***** SOURCE MATERIAL

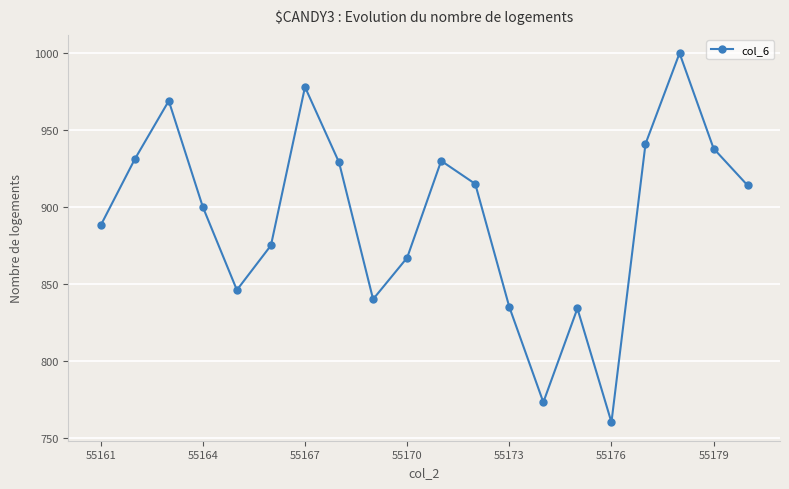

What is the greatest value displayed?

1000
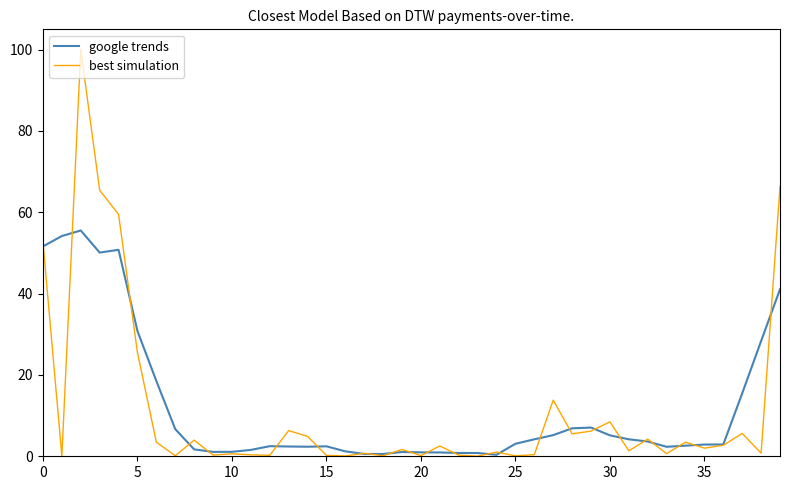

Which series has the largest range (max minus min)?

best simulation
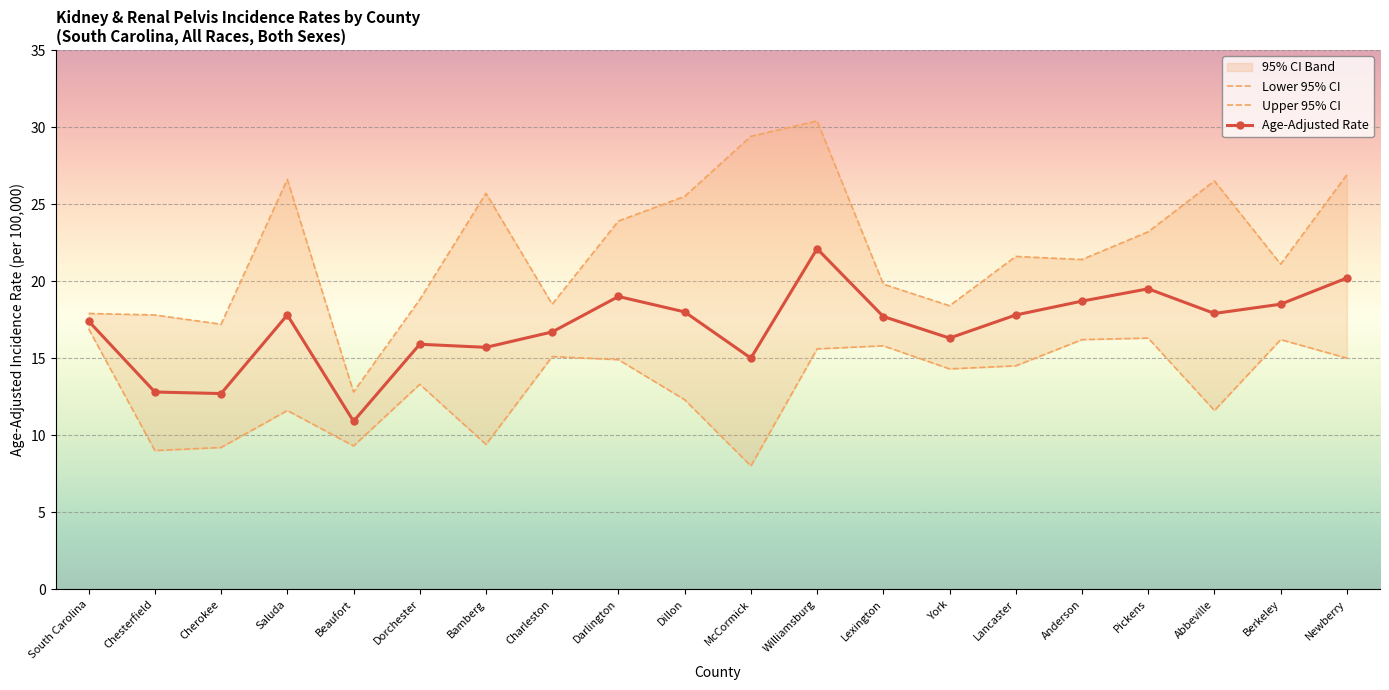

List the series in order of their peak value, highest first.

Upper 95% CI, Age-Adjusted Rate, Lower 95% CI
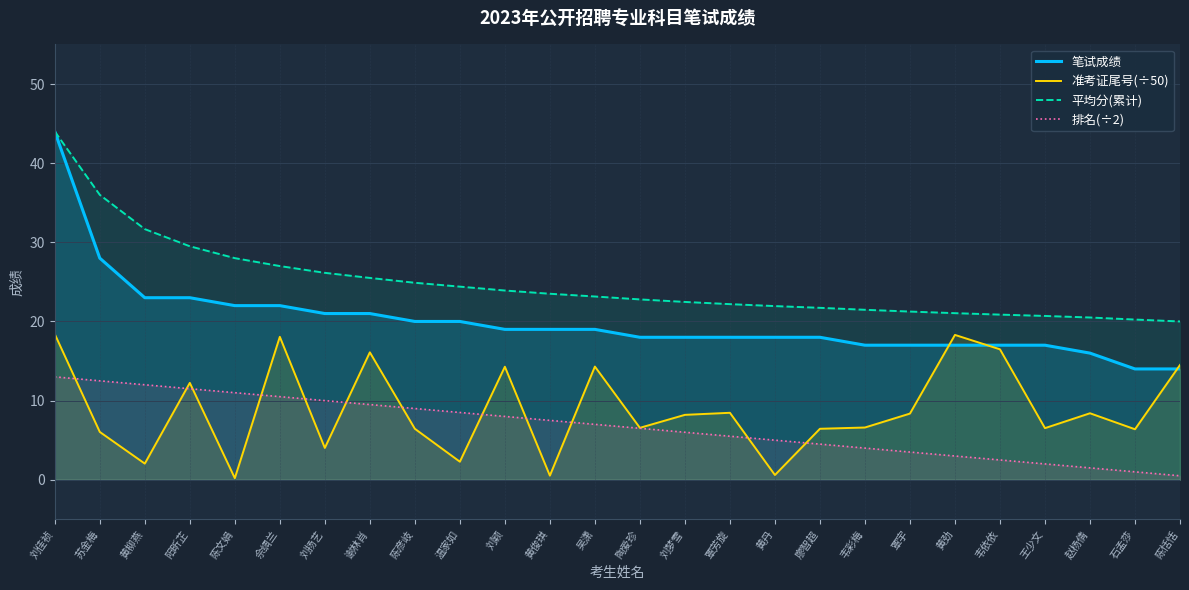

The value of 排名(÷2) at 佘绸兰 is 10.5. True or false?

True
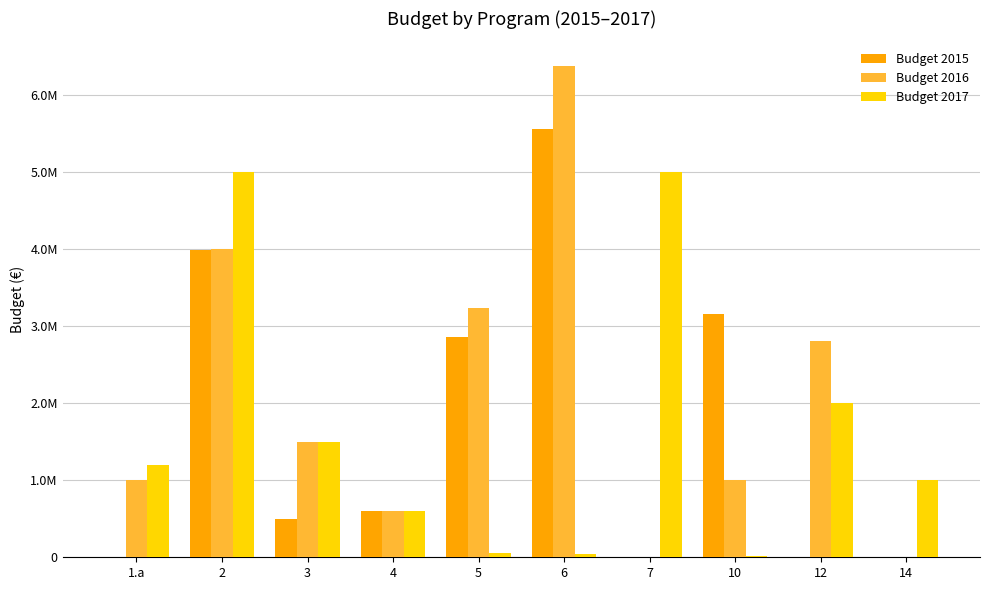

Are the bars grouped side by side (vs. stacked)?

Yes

**********

YOUR OBJECTIVE
Switch every "series" in the data above to "group", leaving the rest unchanged, and omit the pictures from your version.

RESPONSE TO THE EXERCISE
What is the greatest value displayed?

1000

Which group has the largest range (max minus min)?

best simulation

List the group in order of their peak value, highest first.

Upper 95% CI, Age-Adjusted Rate, Lower 95% CI

The value of 排名(÷2) at 佘绸兰 is 10.5. True or false?

True

Are the bars grouped side by side (vs. stacked)?

Yes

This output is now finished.